<<<<
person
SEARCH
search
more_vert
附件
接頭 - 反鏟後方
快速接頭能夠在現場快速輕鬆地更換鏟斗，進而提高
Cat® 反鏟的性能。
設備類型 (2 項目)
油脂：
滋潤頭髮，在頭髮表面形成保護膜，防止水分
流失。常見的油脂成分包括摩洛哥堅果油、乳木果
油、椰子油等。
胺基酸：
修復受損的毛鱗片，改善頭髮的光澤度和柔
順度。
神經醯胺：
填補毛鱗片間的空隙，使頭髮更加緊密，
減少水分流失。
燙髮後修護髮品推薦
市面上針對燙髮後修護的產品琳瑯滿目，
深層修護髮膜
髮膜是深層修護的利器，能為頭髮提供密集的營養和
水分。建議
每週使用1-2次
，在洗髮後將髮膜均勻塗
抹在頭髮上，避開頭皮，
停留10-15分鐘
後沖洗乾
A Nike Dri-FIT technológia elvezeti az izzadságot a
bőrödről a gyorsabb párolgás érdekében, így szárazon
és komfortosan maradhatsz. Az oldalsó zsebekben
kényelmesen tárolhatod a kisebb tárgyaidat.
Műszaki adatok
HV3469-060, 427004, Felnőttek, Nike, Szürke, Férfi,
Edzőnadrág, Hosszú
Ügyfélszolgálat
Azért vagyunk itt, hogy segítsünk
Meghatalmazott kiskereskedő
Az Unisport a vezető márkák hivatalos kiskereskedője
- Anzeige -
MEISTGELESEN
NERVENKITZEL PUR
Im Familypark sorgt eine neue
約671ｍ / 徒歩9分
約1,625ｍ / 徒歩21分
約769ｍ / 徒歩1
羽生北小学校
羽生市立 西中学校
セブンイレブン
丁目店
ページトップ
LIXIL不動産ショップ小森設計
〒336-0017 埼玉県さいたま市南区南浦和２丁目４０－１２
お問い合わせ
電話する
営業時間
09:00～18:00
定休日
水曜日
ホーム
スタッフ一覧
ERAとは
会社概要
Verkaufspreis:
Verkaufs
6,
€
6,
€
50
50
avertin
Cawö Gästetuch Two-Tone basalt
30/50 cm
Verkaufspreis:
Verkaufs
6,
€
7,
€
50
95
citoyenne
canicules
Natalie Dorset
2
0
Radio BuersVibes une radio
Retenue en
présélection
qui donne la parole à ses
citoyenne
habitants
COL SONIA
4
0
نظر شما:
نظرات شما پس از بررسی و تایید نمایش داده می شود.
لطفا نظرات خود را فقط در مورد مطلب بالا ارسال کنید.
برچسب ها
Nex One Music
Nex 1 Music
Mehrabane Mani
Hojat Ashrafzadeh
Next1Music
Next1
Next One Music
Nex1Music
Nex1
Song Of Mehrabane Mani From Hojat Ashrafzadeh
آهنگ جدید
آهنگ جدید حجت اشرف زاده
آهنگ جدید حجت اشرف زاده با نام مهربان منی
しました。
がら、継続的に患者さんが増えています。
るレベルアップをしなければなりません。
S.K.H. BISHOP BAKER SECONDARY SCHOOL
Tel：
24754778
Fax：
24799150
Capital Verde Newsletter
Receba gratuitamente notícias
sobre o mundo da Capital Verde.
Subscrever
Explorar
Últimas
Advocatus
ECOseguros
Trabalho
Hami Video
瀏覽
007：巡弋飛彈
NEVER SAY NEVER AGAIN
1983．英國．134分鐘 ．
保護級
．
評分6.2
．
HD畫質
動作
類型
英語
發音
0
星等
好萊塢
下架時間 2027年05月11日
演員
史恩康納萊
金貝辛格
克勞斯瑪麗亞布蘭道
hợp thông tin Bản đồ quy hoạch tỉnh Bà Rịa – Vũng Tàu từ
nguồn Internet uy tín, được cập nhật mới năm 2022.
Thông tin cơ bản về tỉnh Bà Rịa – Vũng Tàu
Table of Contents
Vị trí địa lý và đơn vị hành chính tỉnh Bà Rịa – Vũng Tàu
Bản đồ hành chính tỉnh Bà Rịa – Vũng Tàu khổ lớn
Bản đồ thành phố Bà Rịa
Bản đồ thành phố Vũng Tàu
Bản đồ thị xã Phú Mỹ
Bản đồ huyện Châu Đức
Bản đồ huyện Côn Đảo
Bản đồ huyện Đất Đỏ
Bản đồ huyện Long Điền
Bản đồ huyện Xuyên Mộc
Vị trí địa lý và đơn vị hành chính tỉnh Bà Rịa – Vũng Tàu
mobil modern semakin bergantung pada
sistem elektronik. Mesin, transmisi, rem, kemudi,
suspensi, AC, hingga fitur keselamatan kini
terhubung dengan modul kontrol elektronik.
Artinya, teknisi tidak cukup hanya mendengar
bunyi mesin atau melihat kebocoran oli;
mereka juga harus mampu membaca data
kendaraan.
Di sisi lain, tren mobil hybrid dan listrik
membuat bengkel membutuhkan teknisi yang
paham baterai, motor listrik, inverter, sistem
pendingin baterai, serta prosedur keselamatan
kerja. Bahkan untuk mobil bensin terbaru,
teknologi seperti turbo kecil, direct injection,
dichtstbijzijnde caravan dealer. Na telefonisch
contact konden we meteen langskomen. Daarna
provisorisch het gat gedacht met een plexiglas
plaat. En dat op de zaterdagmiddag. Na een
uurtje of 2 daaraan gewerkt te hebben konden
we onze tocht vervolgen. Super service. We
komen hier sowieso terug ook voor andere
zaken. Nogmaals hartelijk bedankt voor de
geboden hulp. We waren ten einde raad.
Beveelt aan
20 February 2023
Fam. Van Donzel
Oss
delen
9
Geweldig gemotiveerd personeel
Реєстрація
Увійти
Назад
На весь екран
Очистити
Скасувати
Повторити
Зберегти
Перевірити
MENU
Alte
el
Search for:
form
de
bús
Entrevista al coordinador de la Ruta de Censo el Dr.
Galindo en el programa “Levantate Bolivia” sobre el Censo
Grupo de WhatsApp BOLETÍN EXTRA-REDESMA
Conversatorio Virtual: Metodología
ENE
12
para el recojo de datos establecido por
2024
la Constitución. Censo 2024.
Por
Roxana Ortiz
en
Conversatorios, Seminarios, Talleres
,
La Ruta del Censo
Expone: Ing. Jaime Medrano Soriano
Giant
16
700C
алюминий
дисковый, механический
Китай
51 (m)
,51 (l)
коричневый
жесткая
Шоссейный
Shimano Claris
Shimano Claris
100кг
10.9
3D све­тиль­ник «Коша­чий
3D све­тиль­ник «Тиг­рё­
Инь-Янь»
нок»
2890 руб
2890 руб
>>>>
## TASK TO CARRY OUT
Please retype the data above exactly, including every line.

## ANSWER SPACE
person
SEARCH
search
more_vert
附件
接頭 - 反鏟後方
快速接頭能夠在現場快速輕鬆地更換鏟斗，進而提高
Cat® 反鏟的性能。
設備類型 (2 項目)
油脂：
滋潤頭髮，在頭髮表面形成保護膜，防止水分
流失。常見的油脂成分包括摩洛哥堅果油、乳木果
油、椰子油等。
胺基酸：
修復受損的毛鱗片，改善頭髮的光澤度和柔
順度。
神經醯胺：
填補毛鱗片間的空隙，使頭髮更加緊密，
減少水分流失。
燙髮後修護髮品推薦
市面上針對燙髮後修護的產品琳瑯滿目，
深層修護髮膜
髮膜是深層修護的利器，能為頭髮提供密集的營養和
水分。建議
每週使用1-2次
，在洗髮後將髮膜均勻塗
抹在頭髮上，避開頭皮，
停留10-15分鐘
後沖洗乾
A Nike Dri-FIT technológia elvezeti az izzadságot a
bőrödről a gyorsabb párolgás érdekében, így szárazon
és komfortosan maradhatsz. Az oldalsó zsebekben
kényelmesen tárolhatod a kisebb tárgyaidat.
Műszaki adatok
HV3469-060, 427004, Felnőttek, Nike, Szürke, Férfi,
Edzőnadrág, Hosszú
Ügyfélszolgálat
Azért vagyunk itt, hogy segítsünk
Meghatalmazott kiskereskedő
Az Unisport a vezető márkák hivatalos kiskereskedője
- Anzeige -
MEISTGELESEN
NERVENKITZEL PUR
Im Familypark sorgt eine neue
約671ｍ / 徒歩9分
約1,625ｍ / 徒歩21分
約769ｍ / 徒歩1
羽生北小学校
羽生市立 西中学校
セブンイレブン
丁目店
ページトップ
LIXIL不動産ショップ小森設計
〒336-0017 埼玉県さいたま市南区南浦和２丁目４０－１２
お問い合わせ
電話する
営業時間
09:00～18:00
定休日
水曜日
ホーム
スタッフ一覧
ERAとは
会社概要
Verkaufspreis:
Verkaufs
6,
€
6,
€
50
50
avertin
Cawö Gästetuch Two-Tone basalt
30/50 cm
Verkaufspreis:
Verkaufs
6,
€
7,
€
50
95
citoyenne
canicules
Natalie Dorset
2
0
Radio BuersVibes une radio
Retenue en
présélection
qui donne la parole à ses
citoyenne
habitants
COL SONIA
4
0
نظر شما:
نظرات شما پس از بررسی و تایید نمایش داده می شود.
لطفا نظرات خود را فقط در مورد مطلب بالا ارسال کنید.
برچسب ها
Nex One Music
Nex 1 Music
Mehrabane Mani
Hojat Ashrafzadeh
Next1Music
Next1
Next One Music
Nex1Music
Nex1
Song Of Mehrabane Mani From Hojat Ashrafzadeh
آهنگ جدید
آهنگ جدید حجت اشرف زاده
آهنگ جدید حجت اشرف زاده با نام مهربان منی
しました。
がら、継続的に患者さんが増えています。
るレベルアップをしなければなりません。
S.K.H. BISHOP BAKER SECONDARY SCHOOL
Tel：
24754778
Fax：
24799150
Capital Verde Newsletter
Receba gratuitamente notícias
sobre o mundo da Capital Verde.
Subscrever
Explorar
Últimas
Advocatus
ECOseguros
Trabalho
Hami Video
瀏覽
007：巡弋飛彈
NEVER SAY NEVER AGAIN
1983．英國．134分鐘 ．
保護級
．
評分6.2
．
HD畫質
動作
類型
英語
發音
0
星等
好萊塢
下架時間 2027年05月11日
演員
史恩康納萊
金貝辛格
克勞斯瑪麗亞布蘭道
hợp thông tin Bản đồ quy hoạch tỉnh Bà Rịa – Vũng Tàu từ
nguồn Internet uy tín, được cập nhật mới năm 2022.
Thông tin cơ bản về tỉnh Bà Rịa – Vũng Tàu
Table of Contents
Vị trí địa lý và đơn vị hành chính tỉnh Bà Rịa – Vũng Tàu
Bản đồ hành chính tỉnh Bà Rịa – Vũng Tàu khổ lớn
Bản đồ thành phố Bà Rịa
Bản đồ thành phố Vũng Tàu
Bản đồ thị xã Phú Mỹ
Bản đồ huyện Châu Đức
Bản đồ huyện Côn Đảo
Bản đồ huyện Đất Đỏ
Bản đồ huyện Long Điền
Bản đồ huyện Xuyên Mộc
Vị trí địa lý và đơn vị hành chính tỉnh Bà Rịa – Vũng Tàu
mobil modern semakin bergantung pada
sistem elektronik. Mesin, transmisi, rem, kemudi,
suspensi, AC, hingga fitur keselamatan kini
terhubung dengan modul kontrol elektronik.
Artinya, teknisi tidak cukup hanya mendengar
bunyi mesin atau melihat kebocoran oli;
mereka juga harus mampu membaca data
kendaraan.
Di sisi lain, tren mobil hybrid dan listrik
membuat bengkel membutuhkan teknisi yang
paham baterai, motor listrik, inverter, sistem
pendingin baterai, serta prosedur keselamatan
kerja. Bahkan untuk mobil bensin terbaru,
teknologi seperti turbo kecil, direct injection,
dichtstbijzijnde caravan dealer. Na telefonisch
contact konden we meteen langskomen. Daarna
provisorisch het gat gedacht met een plexiglas
plaat. En dat op de zaterdagmiddag. Na een
uurtje of 2 daaraan gewerkt te hebben konden
we onze tocht vervolgen. Super service. We
komen hier sowieso terug ook voor andere
zaken. Nogmaals hartelijk bedankt voor de
geboden hulp. We waren ten einde raad.
Beveelt aan
20 February 2023
Fam. Van Donzel
Oss
delen
9
Geweldig gemotiveerd personeel
Реєстрація
Увійти
Назад
На весь екран
Очистити
Скасувати
Повторити
Зберегти
Перевірити
MENU
Alte
el
Search for:
form
de
bús
Entrevista al coordinador de la Ruta de Censo el Dr.
Galindo en el programa “Levantate Bolivia” sobre el Censo
Grupo de WhatsApp BOLETÍN EXTRA-REDESMA
Conversatorio Virtual: Metodología
ENE
12
para el recojo de datos establecido por
2024
la Constitución. Censo 2024.
Por
Roxana Ortiz
en
Conversatorios, Seminarios, Talleres
,
La Ruta del Censo
Expone: Ing. Jaime Medrano Soriano
Giant
16
700C
алюминий
дисковый, механический
Китай
51 (m)
,51 (l)
коричневый
жесткая
Шоссейный
Shimano Claris
Shimano Claris
100кг
10.9
3D све­тиль­ник «Коша­чий
3D све­тиль­ник «Тиг­рё­
Инь-Янь»
нок»
2890 руб
2890 руб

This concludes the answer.